+++ Task material +++

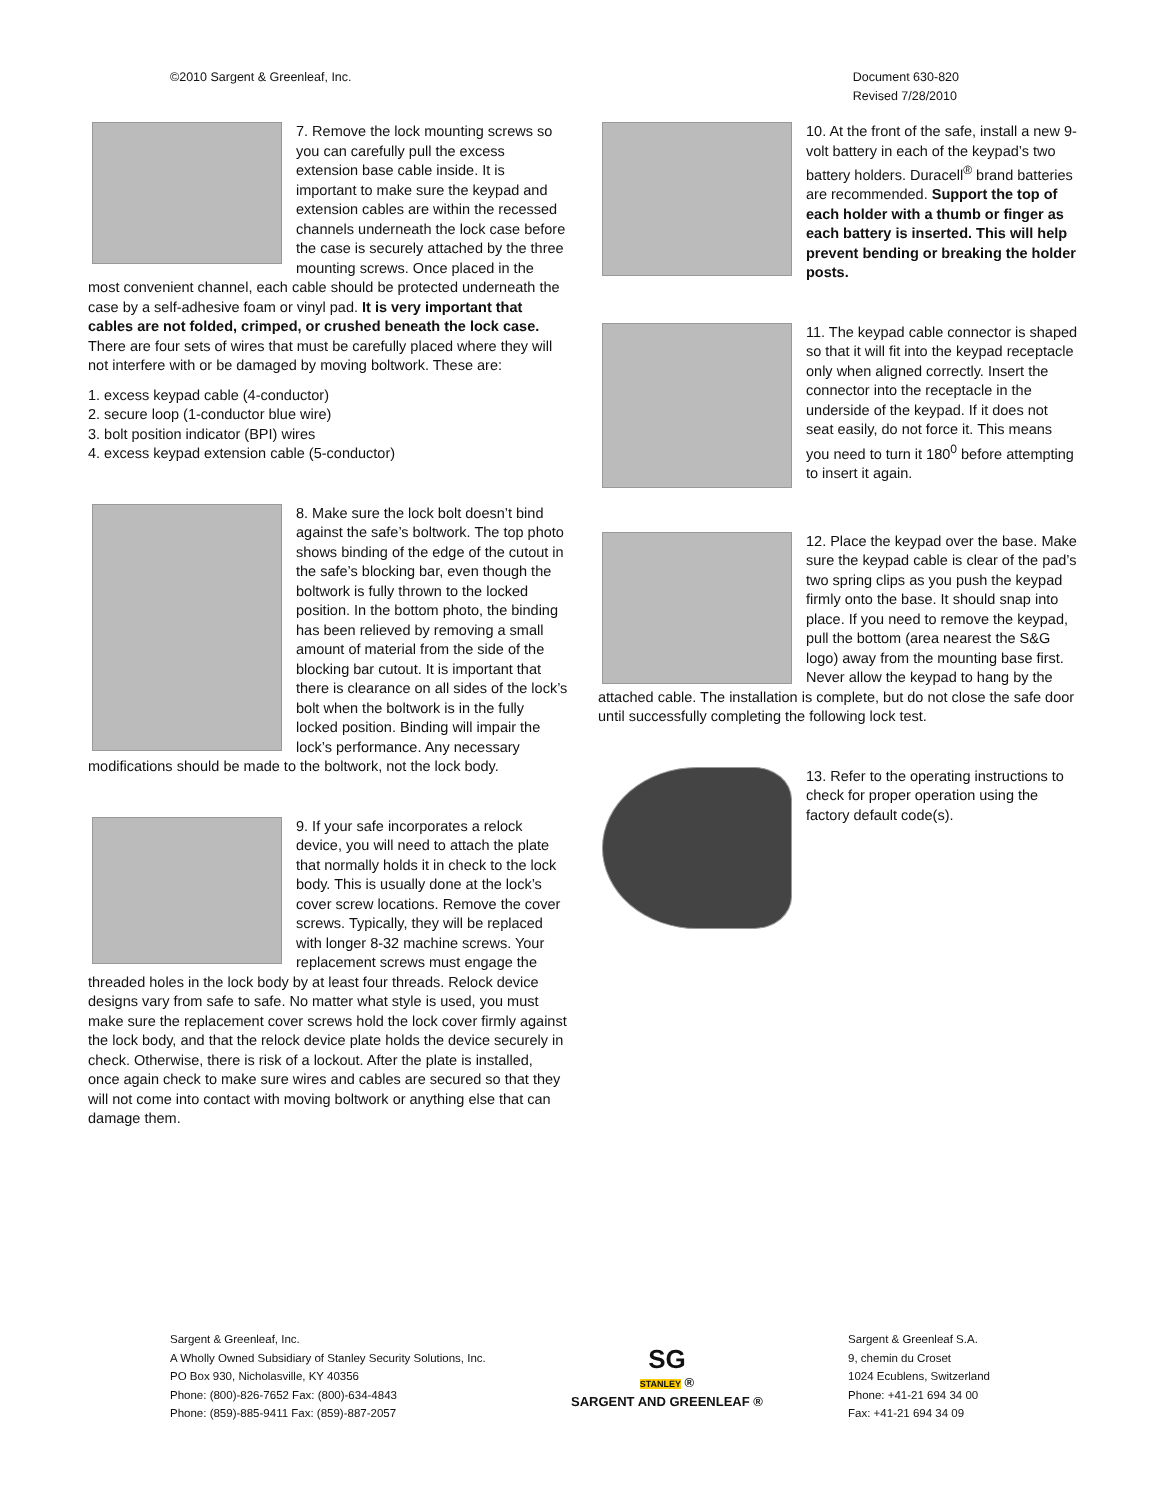©2010 Sargent & Greenleaf, Inc.
Document 630-820
Revised 7/28/2010
7. Remove the lock mounting screws so you can carefully pull the excess extension base cable inside. It is important to make sure the keypad and extension cables are within the recessed channels underneath the lock case before the case is securely attached by the three mounting screws. Once placed in the most convenient channel, each cable should be protected underneath the case by a self-adhesive foam or vinyl pad. It is very important that cables are not folded, crimped, or crushed beneath the lock case. There are four sets of wires that must be carefully placed where they will not interfere with or be damaged by moving boltwork. These are:
1. excess keypad cable (4-conductor)
2. secure loop (1-conductor blue wire)
3. bolt position indicator (BPI) wires
4. excess keypad extension cable (5-conductor)
8. Make sure the lock bolt doesn’t bind against the safe’s boltwork. The top photo shows binding of the edge of the cutout in the safe’s blocking bar, even though the boltwork is fully thrown to the locked position. In the bottom photo, the binding has been relieved by removing a small amount of material from the side of the blocking bar cutout. It is important that there is clearance on all sides of the lock’s bolt when the boltwork is in the fully locked position. Binding will impair the lock’s performance. Any necessary modifications should be made to the boltwork, not the lock body.
9. If your safe incorporates a relock device, you will need to attach the plate that normally holds it in check to the lock body. This is usually done at the lock’s cover screw locations. Remove the cover screws. Typically, they will be replaced with longer 8-32 machine screws. Your replacement screws must engage the threaded holes in the lock body by at least four threads. Relock device designs vary from safe to safe. No matter what style is used, you must make sure the replacement cover screws hold the lock cover firmly against the lock body, and that the relock device plate holds the device securely in check. Otherwise, there is risk of a lockout. After the plate is installed, once again check to make sure wires and cables are secured so that they will not come into contact with moving boltwork or anything else that can damage them.
10. At the front of the safe, install a new 9-volt battery in each of the keypad’s two battery holders. Duracell<sup>®</sup> brand batteries are recommended. Support the top of each holder with a thumb or finger as each battery is inserted. This will help prevent bending or breaking the holder posts.
11. The keypad cable connector is shaped so that it will fit into the keypad receptacle only when aligned correctly. Insert the connector into the receptacle in the underside of the keypad. If it does not seat easily, do not force it. This means you need to turn it 180<sup>0</sup> before attempting to insert it again.
12. Place the keypad over the base. Make sure the keypad cable is clear of the pad’s two spring clips as you push the keypad firmly onto the base. It should snap into place. If you need to remove the keypad, pull the bottom (area nearest the S&G logo) away from the mounting base first. Never allow the keypad to hang by the attached cable. The installation is complete, but do not close the safe door until successfully completing the following lock test.
13. Refer to the operating instructions to check for proper operation using the factory default code(s).
Sargent & Greenleaf, Inc.
A Wholly Owned Subsidiary of Stanley Security Solutions, Inc.
PO Box 930, Nicholasville, KY 40356
Phone: (800)-826-7652 Fax: (800)-634-4843
Phone: (859)-885-9411 Fax: (859)-887-2057
SG
STANLEY ®
SARGENT AND GREENLEAF ®
Sargent & Greenleaf S.A.
9, chemin du Croset
1024 Ecublens, Switzerland
Phone: +41-21 694 34 00
Fax: +41-21 694 34 09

+++

### Exercise description
Only the lines from the beginning of the listing up to and including the line with "4. excess keypad" should appear in the reply, copied word for word and free of pictures.

### Solution
©2010 Sargent & Greenleaf, Inc.
Document 630-820
Revised 7/28/2010
7. Remove the lock mounting screws so you can carefully pull the excess extension base cable inside. It is important to make sure the keypad and extension cables are within the recessed channels underneath the lock case before the case is securely attached by the three mounting screws. Once placed in the most convenient channel, each cable should be protected underneath the case by a self-adhesive foam or vinyl pad. It is very important that cables are not folded, crimped, or crushed beneath the lock case. There are four sets of wires that must be carefully placed where they will not interfere with or be damaged by moving boltwork. These are:
1. excess keypad cable (4-conductor)
2. secure loop (1-conductor blue wire)
3. bolt position indicator (BPI) wires
4. excess keypad extension cable (5-conductor)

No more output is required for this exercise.